This blog is to document and reflect on my creative practice throughout 2023 as a result of being awarded DYCP funding - Arts Council England funding for 'Developing Your Creative Practice'.
This funding will see my through a year of my own bespoke proposed programme for creative development, beginning with a research and development phase between January - March, meeting with mentors and fellow artists for guidance, developing ideas and putting plans in place for residencies throughout the year. April - August is the Making Phase, consisting of studio time, networking and residencies including the Birth Rites Summer School and a bespoke two week residency in Stroud at The Hide, an artist retreat run by artist Alice Shepard Fiddler. September - December will be the Sharing Phase, possibly involving an exhibition or sharing of some kind at Bricks in Bristol, final mentoring sessions and write up of the year's process.
January kicked into gear with my first session of mentoring with Helen Knowles, artist, curator and director of the Birth Rites Collection, the only collection of contemporary art about birth and new motherhood in the world, housed at The University of Kent in Canterbury.
Helen met me just off the London train in Canterbury and we walked up the hill to the university in the chilly sunshine, puffed out from already exciting conversations and the rather steep incline.
As the first session of the year, my questions for Helen were rather vague and open, inviting a more informal conversation around the practices of participation in relation to contemporary art. Throughout the day our conversation included discussions on making money as an artist, making art about money; birth stories and making art about birth; spirituality and researching spirituality; working creatively with universities; and how to display, store, transport and exhibit participatory and other art around the world.
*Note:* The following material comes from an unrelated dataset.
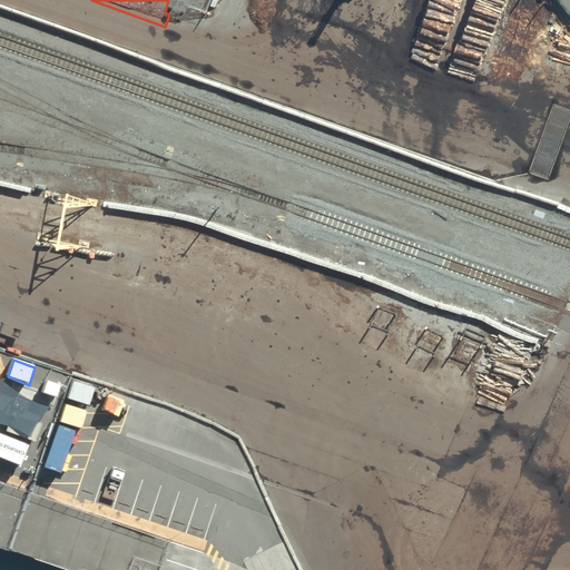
[(60,387),(46,382),(41,394),(56,400),(60,387)]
The collection includes over 100 artworks on birth and new parenthood, featuring artists such as Judy Chicago, Tabitha Moses, Dominika Dzikowska and many other pioneering artists exploring, visualising and dissecting this vital topic.
Having worked with universities on many creative projects over the years, it was strangely reassuring to see the evidence of the institution and the art brushing against each other - from the patches of paint peeling off above 'controversial' images where coverings have been taped over for public occasions, to beautifully profound pieces being partially hidden behind moveable presentation screens, coffee machines and printers as students filed past for interviews in the medical school. The academic and the art world colliding is a subject of ongoing curiosity for me.
Helen was wonderfully incisive and generously gave me her views and feedback on various projects and my approaches to making art. Key takeaways from the day included:
- Looking into creating artist books as outputs of my creative practice.
- Developing a reading list for the year.
- Connecting with curators / PhD curators looking to work with social practice artists.
- Continuing to work on a family tree of my artworks to visualise and map out their connections.
- To rewrite my artist statement with a renewed focus on key avenues in my practice.